Uzak mesafeleri aydınlattın...
Nebil Özgentürk’ün Dünya Kadınlar Günü vesilesiyle Duygu Asena’ya ayırdığı özel programı CNN Türk’te izlerken maziye ışınlandım aniden.
Yaklaşık 10 yıl önce Duygu Asena’nın yayın yönetmenliğini yaptığı Negatif ve Kim dergilerinde çalıştığım zamanları, ilk iş görüşmesinde sempatik görüneyim diye "Aynı gün doğmuşuz Duygu Hanım, siz de Koç’sunuz, ben de" diye zırvalamamı ve tabii onun sürekli gülen aydınlık yüzünü anımsadım.
Programda yine o gülen yüzünü görünce kendimi iyi hissettim.
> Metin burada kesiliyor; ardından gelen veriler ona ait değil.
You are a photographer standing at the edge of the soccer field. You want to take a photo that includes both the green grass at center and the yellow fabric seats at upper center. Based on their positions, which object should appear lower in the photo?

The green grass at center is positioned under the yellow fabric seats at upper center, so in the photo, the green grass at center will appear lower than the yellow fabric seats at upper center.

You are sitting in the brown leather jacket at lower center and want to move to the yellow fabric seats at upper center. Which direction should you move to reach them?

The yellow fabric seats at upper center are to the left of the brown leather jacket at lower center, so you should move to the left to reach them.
Sezen Aksu’nun dediği gibi, o herkese yol feneri oldu, uzak mesafeleri aydınlattı.
Daha ne olsun?
Küllerden geriye kalan
Brokeback Mountain gösterime girince şu mesele de konuşulacak sanırım: Bu kovboylar tam olarak ne?
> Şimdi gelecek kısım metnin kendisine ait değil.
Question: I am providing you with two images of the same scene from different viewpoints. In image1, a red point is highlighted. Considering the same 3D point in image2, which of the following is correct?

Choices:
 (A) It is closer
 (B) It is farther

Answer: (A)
Ertuğrul Özkök çarşamba günü yazdı: "Arkadaş mı, eşcinsel çift mi, heteroseksüel mi, yoksa biseksüel mi, yoksa bunların hepsi mi olduğunu anlamadığım bu iki insanı anlatan film gerçekten çok etkileyiciydi."
Ben biseksüel olduklarını düşünmüştüm bu iki kovboyun ilk izlediğimde ve öyle de yazmıştım.
Ama o kadınlara gerçekten aşık olmadıklarına göre o zaman gay miydiler? Şimdi bunu düşünüyorum.
Ya da bunların çok önemi var mı gerçekten? Sonuçta filmde olduğu gibi, küllere karışıyor her şey.
Ve Özkök’ün dediği gibi, "geriye kalan küllerden herkesin bahçesine yetecek kadar hüzün kalıyor."